Material for the task:
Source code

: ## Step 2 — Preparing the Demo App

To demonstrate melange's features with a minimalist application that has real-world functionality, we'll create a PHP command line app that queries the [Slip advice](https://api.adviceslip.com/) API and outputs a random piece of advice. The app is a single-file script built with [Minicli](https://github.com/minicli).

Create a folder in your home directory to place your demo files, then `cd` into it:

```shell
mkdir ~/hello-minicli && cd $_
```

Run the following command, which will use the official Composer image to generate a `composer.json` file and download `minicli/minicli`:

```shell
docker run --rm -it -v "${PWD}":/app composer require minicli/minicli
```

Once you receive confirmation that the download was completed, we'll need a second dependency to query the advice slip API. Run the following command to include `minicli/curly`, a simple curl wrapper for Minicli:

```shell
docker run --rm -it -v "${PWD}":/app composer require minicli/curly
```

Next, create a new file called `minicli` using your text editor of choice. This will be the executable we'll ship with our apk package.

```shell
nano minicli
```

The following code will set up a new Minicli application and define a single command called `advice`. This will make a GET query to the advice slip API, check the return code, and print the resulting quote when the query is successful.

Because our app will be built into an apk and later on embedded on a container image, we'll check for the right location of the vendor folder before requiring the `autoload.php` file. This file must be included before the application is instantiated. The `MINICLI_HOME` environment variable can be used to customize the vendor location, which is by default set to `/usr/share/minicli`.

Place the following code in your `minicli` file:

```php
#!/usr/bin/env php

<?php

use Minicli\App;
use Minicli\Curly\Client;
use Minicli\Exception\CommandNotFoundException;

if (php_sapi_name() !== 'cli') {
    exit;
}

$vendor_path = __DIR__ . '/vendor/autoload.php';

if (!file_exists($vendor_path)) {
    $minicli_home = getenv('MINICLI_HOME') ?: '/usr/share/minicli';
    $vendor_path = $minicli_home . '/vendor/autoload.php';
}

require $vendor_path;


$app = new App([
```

Problem to work on:
Where in the records does the word "your" appear? Copy each line that holds it.

Response to the exercise:
Create a folder in your home directory to place your demo files, then `cd` into it:
Next, create a new file called `minicli` using your text editor of choice. This will be the executable we'll ship with our apk package.
Place the following code in your `minicli` file:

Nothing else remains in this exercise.